Placement before the intercooler or turbo(s) is not recommended. Cooling is not improved. Never mount an injector nozzle before a turbocharger compressor. Sending fluid through the compressor wheel that spins anywhere from 50,000rpm to 250,000rpm can erode the leading edges of the fine aluminum. Studies performed by SAAB concluded that pre-turbo injection will over time cause cavitation on the turbo wheel leading edges.

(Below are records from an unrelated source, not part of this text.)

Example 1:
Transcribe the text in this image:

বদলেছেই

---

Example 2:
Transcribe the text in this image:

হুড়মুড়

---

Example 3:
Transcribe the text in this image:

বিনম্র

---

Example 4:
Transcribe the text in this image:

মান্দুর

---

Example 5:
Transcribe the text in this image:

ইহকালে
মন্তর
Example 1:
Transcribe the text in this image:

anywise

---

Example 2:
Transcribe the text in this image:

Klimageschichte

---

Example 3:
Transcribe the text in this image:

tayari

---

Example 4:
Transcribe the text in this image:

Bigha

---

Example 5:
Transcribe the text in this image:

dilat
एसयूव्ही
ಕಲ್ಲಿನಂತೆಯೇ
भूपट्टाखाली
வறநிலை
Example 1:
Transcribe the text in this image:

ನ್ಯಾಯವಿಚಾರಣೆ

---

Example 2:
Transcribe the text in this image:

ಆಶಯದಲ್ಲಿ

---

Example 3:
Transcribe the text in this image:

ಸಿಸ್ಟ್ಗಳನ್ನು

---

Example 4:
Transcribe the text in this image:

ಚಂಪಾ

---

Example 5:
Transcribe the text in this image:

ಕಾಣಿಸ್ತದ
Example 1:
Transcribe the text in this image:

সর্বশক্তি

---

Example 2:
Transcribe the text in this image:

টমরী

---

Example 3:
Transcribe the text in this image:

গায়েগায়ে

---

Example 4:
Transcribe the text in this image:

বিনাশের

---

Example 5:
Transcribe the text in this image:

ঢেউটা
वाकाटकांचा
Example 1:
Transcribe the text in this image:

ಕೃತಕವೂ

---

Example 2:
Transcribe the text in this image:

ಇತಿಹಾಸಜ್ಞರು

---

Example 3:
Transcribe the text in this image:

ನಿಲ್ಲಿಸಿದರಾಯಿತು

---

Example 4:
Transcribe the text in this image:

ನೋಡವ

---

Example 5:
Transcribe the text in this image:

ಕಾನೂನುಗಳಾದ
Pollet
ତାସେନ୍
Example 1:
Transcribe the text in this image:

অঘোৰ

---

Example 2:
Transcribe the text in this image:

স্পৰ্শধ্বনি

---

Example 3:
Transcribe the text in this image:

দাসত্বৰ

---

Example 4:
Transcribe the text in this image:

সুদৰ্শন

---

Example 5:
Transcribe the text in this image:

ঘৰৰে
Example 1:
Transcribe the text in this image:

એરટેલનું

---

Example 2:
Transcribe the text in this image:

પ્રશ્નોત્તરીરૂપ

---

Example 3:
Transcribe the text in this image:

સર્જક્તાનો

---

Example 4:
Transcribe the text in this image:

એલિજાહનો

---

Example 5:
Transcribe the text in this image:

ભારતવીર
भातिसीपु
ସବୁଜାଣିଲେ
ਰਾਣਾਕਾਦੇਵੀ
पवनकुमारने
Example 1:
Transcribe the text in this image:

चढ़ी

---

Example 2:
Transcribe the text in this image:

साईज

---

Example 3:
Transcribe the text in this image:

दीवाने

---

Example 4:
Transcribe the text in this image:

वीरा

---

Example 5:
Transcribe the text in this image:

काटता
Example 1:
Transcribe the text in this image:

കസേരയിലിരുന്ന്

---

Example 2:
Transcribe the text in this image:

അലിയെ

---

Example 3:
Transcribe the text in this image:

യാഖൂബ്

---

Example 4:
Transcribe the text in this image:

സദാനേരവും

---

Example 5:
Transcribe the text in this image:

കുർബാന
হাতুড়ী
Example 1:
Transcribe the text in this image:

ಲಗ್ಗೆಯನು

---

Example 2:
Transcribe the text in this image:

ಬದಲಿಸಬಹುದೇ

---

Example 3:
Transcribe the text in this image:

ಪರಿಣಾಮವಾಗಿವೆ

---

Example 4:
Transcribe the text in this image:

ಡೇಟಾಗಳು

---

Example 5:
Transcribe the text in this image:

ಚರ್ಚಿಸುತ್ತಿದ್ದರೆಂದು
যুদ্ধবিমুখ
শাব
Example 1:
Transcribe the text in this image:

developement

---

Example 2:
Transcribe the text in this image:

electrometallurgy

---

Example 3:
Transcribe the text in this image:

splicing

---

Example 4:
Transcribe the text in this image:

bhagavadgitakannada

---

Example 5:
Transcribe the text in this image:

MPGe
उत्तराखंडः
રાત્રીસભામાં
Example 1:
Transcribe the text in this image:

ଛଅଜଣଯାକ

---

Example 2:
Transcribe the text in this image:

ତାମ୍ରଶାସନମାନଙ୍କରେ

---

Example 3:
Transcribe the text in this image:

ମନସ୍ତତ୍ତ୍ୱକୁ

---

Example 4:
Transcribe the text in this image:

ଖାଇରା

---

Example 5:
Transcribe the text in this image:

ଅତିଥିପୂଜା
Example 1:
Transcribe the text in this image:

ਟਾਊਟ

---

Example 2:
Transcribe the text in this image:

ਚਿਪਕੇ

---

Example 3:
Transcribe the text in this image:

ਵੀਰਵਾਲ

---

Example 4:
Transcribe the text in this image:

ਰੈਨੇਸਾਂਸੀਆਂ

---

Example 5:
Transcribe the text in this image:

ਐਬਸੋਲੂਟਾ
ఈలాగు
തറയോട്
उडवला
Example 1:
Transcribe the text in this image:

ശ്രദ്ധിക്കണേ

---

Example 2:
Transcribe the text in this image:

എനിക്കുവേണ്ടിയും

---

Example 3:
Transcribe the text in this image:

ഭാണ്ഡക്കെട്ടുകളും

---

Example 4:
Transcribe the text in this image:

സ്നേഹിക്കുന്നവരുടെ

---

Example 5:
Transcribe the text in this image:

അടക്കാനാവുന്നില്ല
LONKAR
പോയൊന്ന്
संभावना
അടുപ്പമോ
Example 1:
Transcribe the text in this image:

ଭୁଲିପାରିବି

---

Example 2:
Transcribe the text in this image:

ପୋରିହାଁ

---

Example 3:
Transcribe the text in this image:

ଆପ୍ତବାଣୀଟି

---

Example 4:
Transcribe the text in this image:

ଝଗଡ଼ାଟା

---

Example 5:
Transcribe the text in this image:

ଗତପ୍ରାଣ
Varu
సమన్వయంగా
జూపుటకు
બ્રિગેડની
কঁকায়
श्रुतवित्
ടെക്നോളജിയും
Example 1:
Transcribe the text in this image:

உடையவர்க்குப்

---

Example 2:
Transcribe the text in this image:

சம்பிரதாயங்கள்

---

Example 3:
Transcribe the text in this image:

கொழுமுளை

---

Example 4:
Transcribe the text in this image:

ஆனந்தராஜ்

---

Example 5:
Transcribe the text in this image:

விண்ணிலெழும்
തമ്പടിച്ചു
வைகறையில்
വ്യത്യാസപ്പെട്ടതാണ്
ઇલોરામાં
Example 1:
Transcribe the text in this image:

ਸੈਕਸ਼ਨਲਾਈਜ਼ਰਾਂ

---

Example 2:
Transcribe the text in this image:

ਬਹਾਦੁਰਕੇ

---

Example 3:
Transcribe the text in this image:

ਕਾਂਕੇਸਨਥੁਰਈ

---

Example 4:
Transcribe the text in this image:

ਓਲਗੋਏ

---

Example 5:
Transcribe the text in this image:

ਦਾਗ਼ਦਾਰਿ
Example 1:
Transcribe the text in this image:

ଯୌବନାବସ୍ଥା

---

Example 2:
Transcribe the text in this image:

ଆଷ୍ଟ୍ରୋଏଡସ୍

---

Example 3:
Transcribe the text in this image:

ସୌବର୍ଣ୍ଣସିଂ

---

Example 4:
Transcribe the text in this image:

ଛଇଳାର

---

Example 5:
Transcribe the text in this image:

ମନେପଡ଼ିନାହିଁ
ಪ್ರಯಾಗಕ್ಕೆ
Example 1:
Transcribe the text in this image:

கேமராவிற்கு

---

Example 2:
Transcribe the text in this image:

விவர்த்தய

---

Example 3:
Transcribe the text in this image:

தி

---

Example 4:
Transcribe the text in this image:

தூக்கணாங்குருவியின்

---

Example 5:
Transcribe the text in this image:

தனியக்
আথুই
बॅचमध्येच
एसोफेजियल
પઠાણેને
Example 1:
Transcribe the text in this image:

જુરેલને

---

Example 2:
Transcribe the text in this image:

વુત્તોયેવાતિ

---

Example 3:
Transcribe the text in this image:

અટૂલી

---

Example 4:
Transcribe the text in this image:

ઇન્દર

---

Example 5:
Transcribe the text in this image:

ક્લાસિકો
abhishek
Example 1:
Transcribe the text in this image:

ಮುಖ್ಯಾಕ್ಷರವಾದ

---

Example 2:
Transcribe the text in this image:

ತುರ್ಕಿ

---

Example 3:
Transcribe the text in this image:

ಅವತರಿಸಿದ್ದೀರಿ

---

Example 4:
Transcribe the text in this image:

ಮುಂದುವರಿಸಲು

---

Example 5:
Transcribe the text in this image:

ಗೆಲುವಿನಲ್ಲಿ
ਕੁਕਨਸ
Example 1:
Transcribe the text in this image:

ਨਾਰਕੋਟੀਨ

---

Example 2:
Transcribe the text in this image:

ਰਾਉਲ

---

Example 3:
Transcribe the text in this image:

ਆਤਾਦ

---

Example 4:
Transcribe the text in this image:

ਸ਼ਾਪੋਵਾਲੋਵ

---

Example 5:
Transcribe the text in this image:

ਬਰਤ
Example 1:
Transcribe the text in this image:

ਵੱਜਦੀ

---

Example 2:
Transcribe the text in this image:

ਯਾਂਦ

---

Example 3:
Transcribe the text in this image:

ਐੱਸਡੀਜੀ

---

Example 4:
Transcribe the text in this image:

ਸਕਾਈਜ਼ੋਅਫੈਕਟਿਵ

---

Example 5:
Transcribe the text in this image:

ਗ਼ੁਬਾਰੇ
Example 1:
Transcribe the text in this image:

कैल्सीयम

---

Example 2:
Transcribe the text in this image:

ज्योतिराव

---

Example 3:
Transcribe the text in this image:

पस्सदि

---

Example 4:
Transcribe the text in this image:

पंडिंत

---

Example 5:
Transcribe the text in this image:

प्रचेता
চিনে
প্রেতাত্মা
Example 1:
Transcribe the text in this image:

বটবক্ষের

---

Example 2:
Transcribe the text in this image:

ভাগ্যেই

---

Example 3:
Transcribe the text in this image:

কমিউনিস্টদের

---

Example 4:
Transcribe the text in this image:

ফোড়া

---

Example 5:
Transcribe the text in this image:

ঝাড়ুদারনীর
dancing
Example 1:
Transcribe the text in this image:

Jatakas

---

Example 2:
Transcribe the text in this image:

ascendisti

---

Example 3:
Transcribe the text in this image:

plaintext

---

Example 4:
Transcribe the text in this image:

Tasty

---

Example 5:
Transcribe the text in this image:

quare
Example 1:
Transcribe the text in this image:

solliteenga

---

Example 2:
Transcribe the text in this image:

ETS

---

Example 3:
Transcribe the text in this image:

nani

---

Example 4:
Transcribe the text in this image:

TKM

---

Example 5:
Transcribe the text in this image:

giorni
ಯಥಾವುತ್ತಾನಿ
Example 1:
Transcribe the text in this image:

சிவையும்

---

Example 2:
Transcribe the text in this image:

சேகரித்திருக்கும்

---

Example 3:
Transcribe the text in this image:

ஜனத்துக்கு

There has been more discussion recently (especially on the internet) advocating pre-turbo injection. Most of the debate centers around increased atomization. You can probably get away with this in the short run if you inject a small quantity of finely atomized fluid (less than 10micron droplet) with a very low injection duty cycle. Also if you don’t care about turbo longevity (like some competition diesel where the turbo is replaced frequently) or you have a system that doesn’t atomize correctly and need the turbulence to help (low injection pressure and nozzles that aren’t designed to atomize correctly). In diesel, especially where injection quantities are large in relation to fuel and where there is a benefit to injecting at low/mid-engine load states on up, it becomes a question of when compressor wheel damage becomes too severe as the pre-turbo injection has been proven to cause compressor wheel erosion. The amount of erosion depends on the quantity injected, the size of the droplet injected, the speed of the compressor wheel, and the injection duty cycle (what % of total engine operation is water-methanol injected). Also, the argument of reduction in compressor work per unit flow and the increase in mass flow rate doesn’t hold water in a properly sized modern non-wastegate turbo.